Exercise details: Rewrite the records below as a JSON list of strings, one string per line, skipping blank lines and leaving the pictures out.

##############################

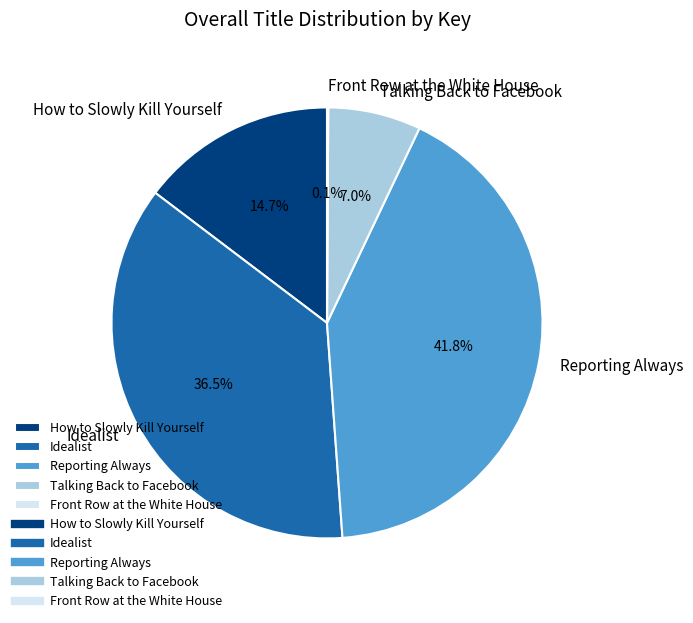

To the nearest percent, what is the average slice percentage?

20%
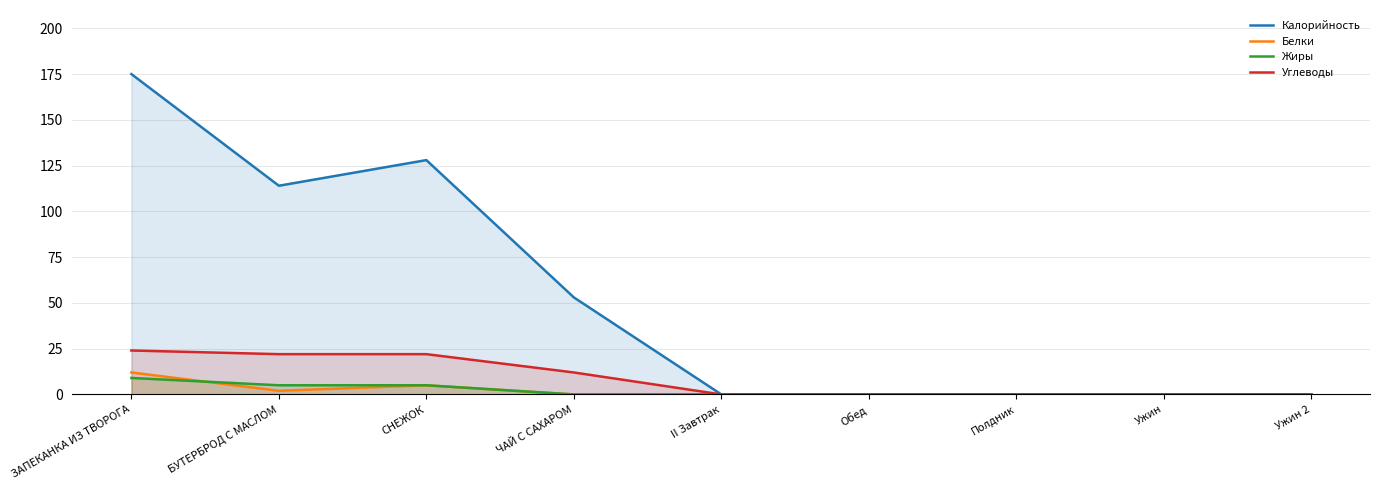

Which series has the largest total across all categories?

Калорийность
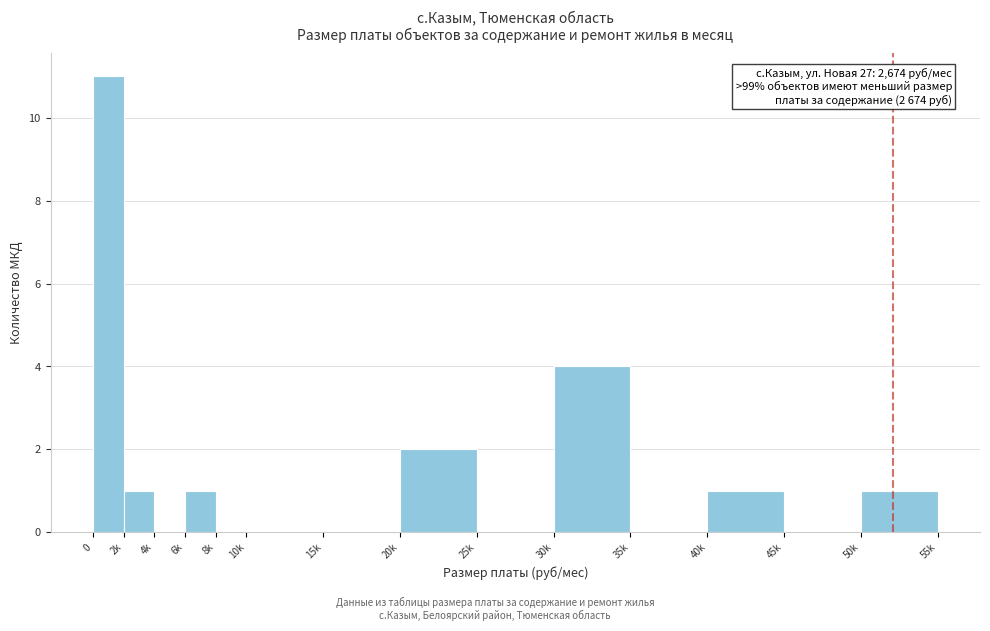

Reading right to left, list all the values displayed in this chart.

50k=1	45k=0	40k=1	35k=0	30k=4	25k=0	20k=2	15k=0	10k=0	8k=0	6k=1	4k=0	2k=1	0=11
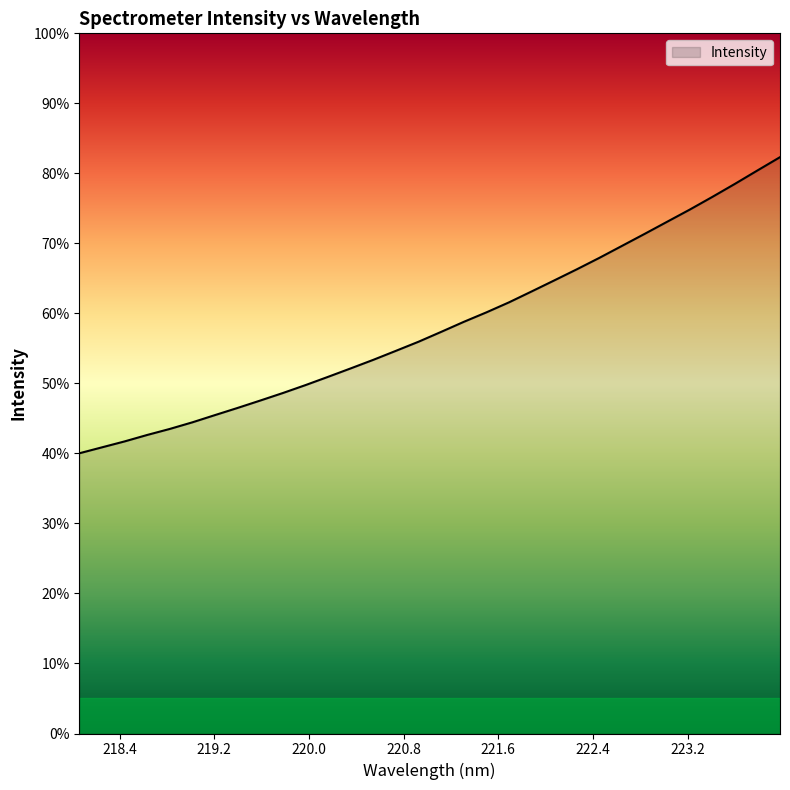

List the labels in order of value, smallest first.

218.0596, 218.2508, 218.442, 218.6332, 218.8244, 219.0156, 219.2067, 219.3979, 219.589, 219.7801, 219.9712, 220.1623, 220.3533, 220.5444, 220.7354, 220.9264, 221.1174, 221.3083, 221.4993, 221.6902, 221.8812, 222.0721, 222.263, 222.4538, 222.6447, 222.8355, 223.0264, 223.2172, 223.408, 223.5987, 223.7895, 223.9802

##############################

Answer space:
[
  "To the nearest percent, what is the average slice percentage?",
  "20%",
  "Which series has the largest total across all categories?",
  "Калорийность",
  "Reading right to left, list all the values displayed in this chart.",
  "50k=1\t45k=0\t40k=1\t35k=0\t30k=4\t25k=0\t20k=2\t15k=0\t10k=0\t8k=0\t6k=1\t4k=0\t2k=1\t0=11",
  "List the labels in order of value, smallest first.",
  "218.0596, 218.2508, 218.442, 218.6332, 218.8244, 219.0156, 219.2067, 219.3979, 219.589, 219.7801, 219.9712, 220.1623, 220.3533, 220.5444, 220.7354, 220.9264, 221.1174, 221.3083, 221.4993, 221.6902, 221.8812, 222.0721, 222.263, 222.4538, 222.6447, 222.8355, 223.0264, 223.2172, 223.408, 223.5987, 223.7895, 223.9802"
]